URBANIAK: “Henry Fool” got all this attention, so when that movie came out, I still had a day job temping in offices. Because Simon Grim was such a weirdo and introvert, I went for a lot of roles like that, such as R. Crumb in “American Splendor.” That was fun to fill that niche. It’s expanded since then. Now, I’m in the quirky authority figure stage of my career where I play bosses and principals.

The weekend “Henry Fool” premiered I got stopped on the street by two people who’d seen it that weekend. I thought that would be my new life. Then nobody recognized me for a week. But a lot of younger people come up to me now, twentysomethings, who saw it when they were kids and were really impacted by it. So there’s a new audience for it, and that’s really touching to me.

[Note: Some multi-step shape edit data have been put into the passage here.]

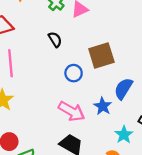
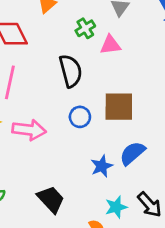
black semicircle: (55, 39) -> (71, 71), size x1.6
pink arrow: (72, 111) -> (29, 130), moved, turned -40

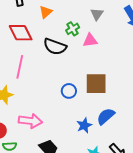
black semicircle: (71, 71) -> (55, 47), moved, turned 125
pink arrow: (29, 130) -> (30, 121), moved

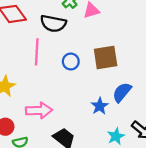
pink line: (20, 67) -> (37, 52), moved
blue circle: (69, 91) -> (71, 62), moved

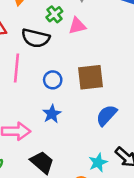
blue star: (100, 106) -> (52, 114), moved

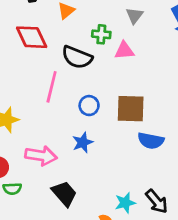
green cross: (54, 14) -> (101, 34), turned 35
blue semicircle: (106, 115) -> (151, 141), moved, turned -130

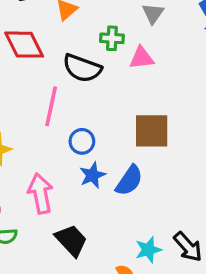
blue circle: (89, 106) -> (82, 141), moved
blue semicircle: (151, 141) -> (129, 180), moved, turned -65
pink arrow: (41, 156) -> (40, 193), turned -108

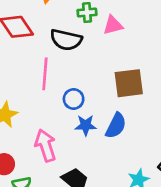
blue star: (92, 175) -> (86, 125), turned 30

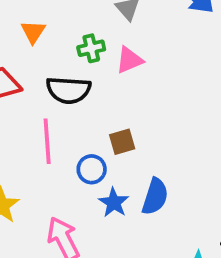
brown square: (129, 83) -> (122, 142), moved, size x0.6
blue star: (86, 125) -> (114, 203), turned -30

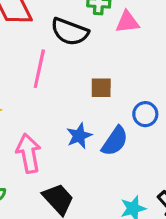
blue circle: (92, 169) -> (145, 114), moved

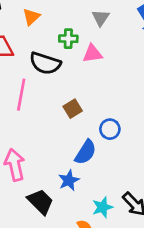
brown square: (101, 88) -> (73, 109), turned -30
blue star: (79, 136) -> (69, 180), moved

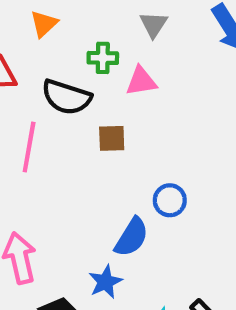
brown square: (73, 109) -> (112, 138), moved, turned 30

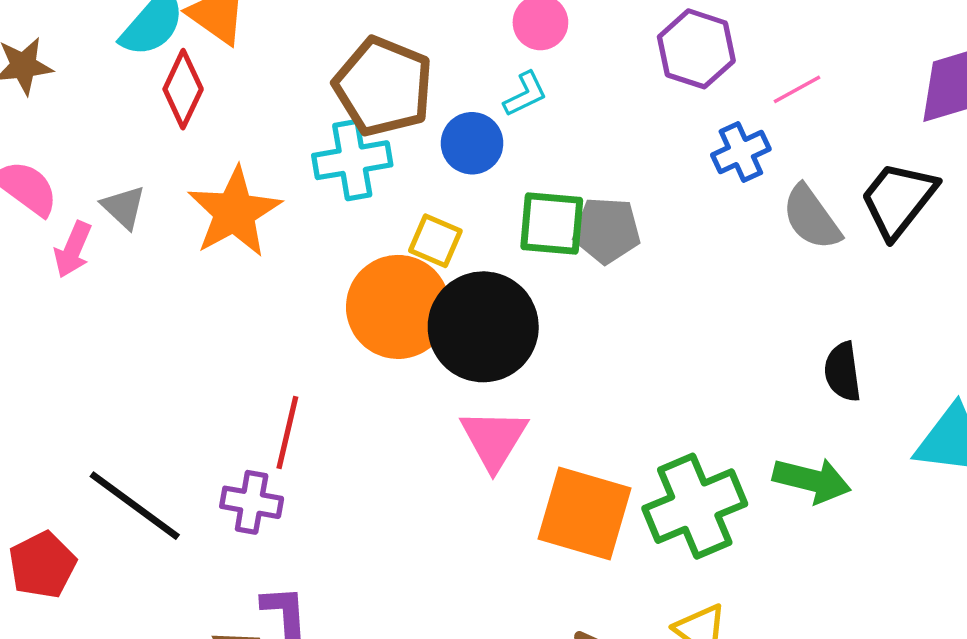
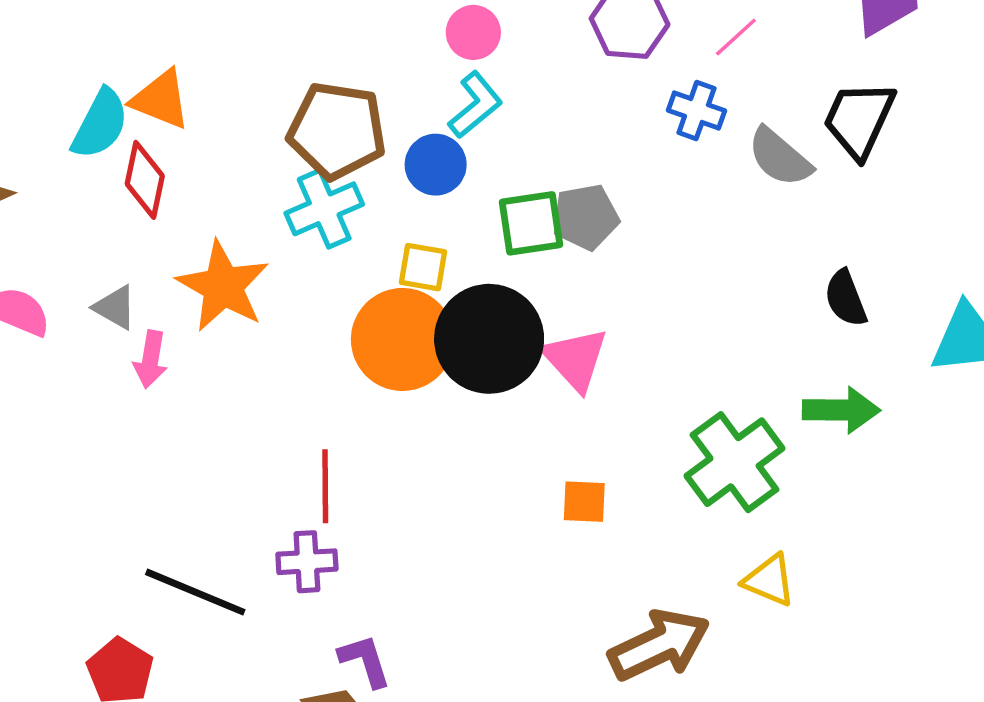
cyan L-shape: (525, 94) -> (475, 105), size x1.4
blue cross: (741, 152) -> (696, 110), turned -32
pink arrow: (73, 250) -> (150, 359), moved
pink triangle: (494, 439) -> (575, 359), moved
orange square: (584, 513) -> (584, 502), moved, size x0.5

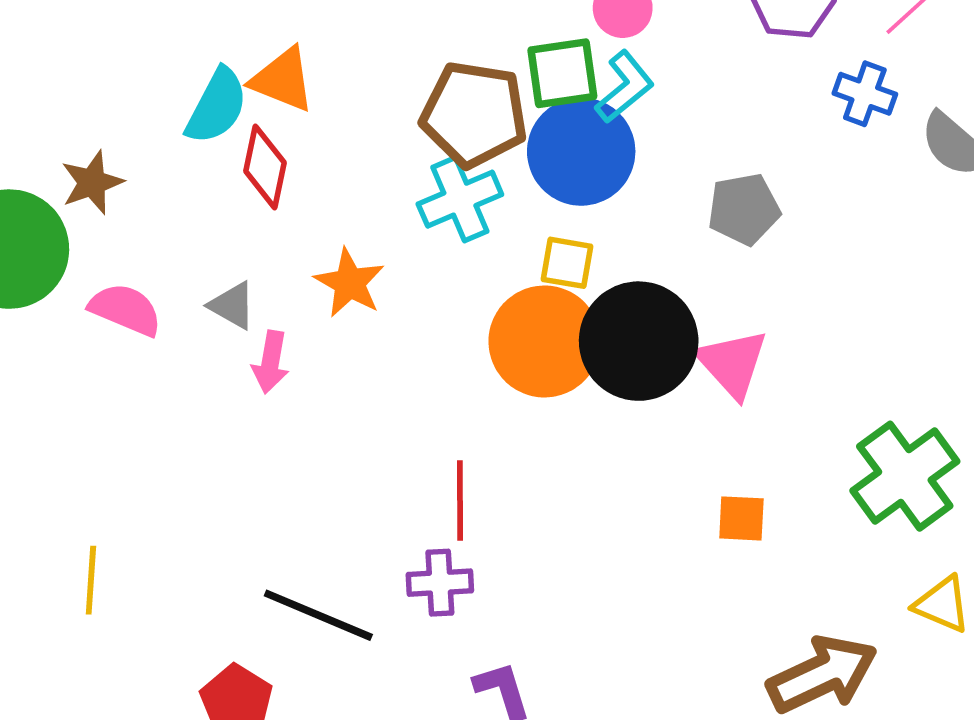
blue circle: (436, 165) -> (581, 152), size x1.6
green square: (531, 223) -> (562, 73), moved
orange star: (223, 286) -> (350, 283), size x0.7

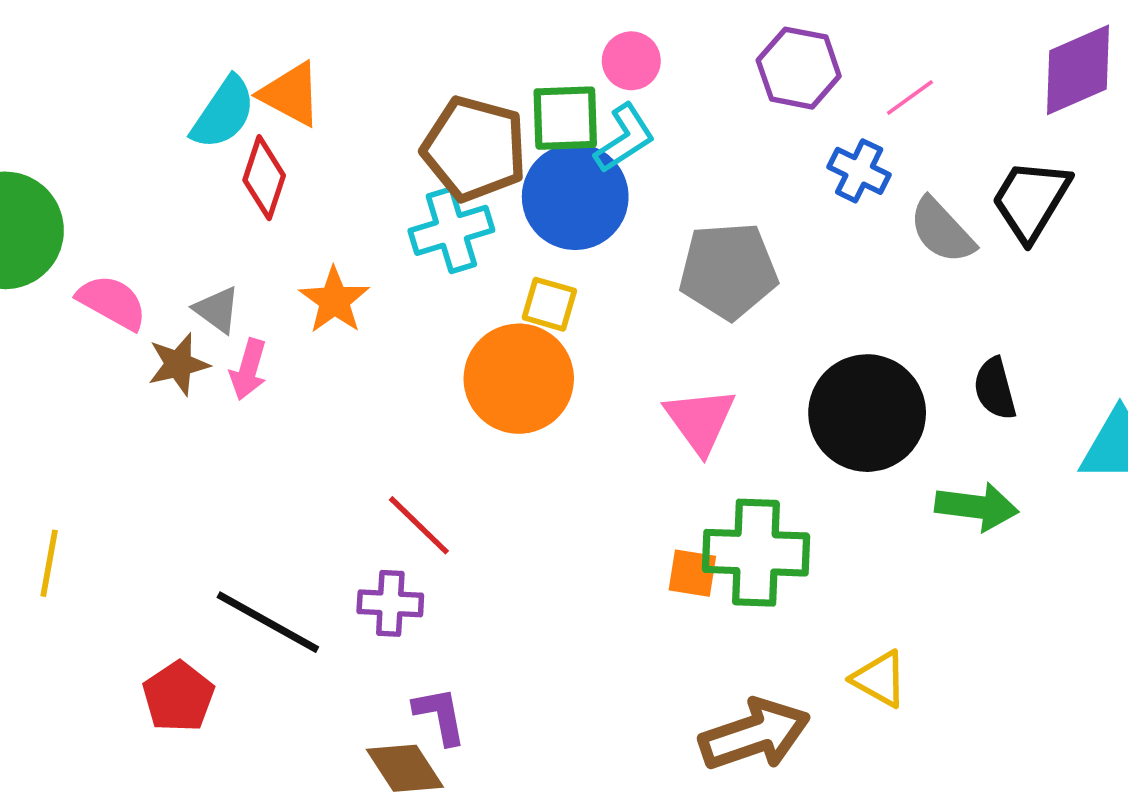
brown star: (92, 182) -> (178, 364), moved
gray pentagon: (744, 209) -> (728, 271), size x1.4
black circle: (639, 341) -> (867, 413), moved
green cross: (905, 476) -> (756, 553), moved, turned 32
red line: (460, 501) -> (419, 525), turned -52

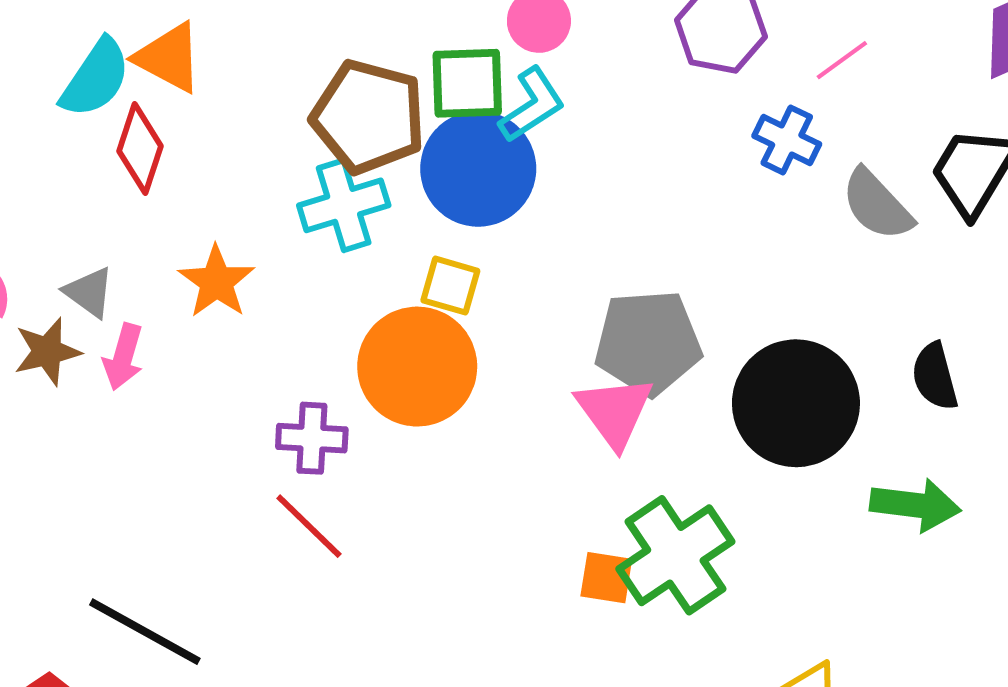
gray pentagon: (728, 271) -> (648, 343), moved
green cross: (756, 553) -> (675, 555), turned -36
purple cross: (390, 603) -> (312, 438), moved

RYAN: I did this movie called “Equals” with Drake Doremos. I arrived in Singapore to do it. Drake is in his early thirties, and he said he studied “Henry Fool” in film school. Movies make friends for you without your participation.

HARTLEY: I’m thinking a lot these days about TV-like episodic entertainment. We look at these three movies made over the course of 18 years and they’re episodes. For years, I’ve written stories that I thought would be good as TV series. It’s an exciting world right now with so much different stuff being made. Feature films are hard to release. People want shorter entertainment. So that’s really where I see things going.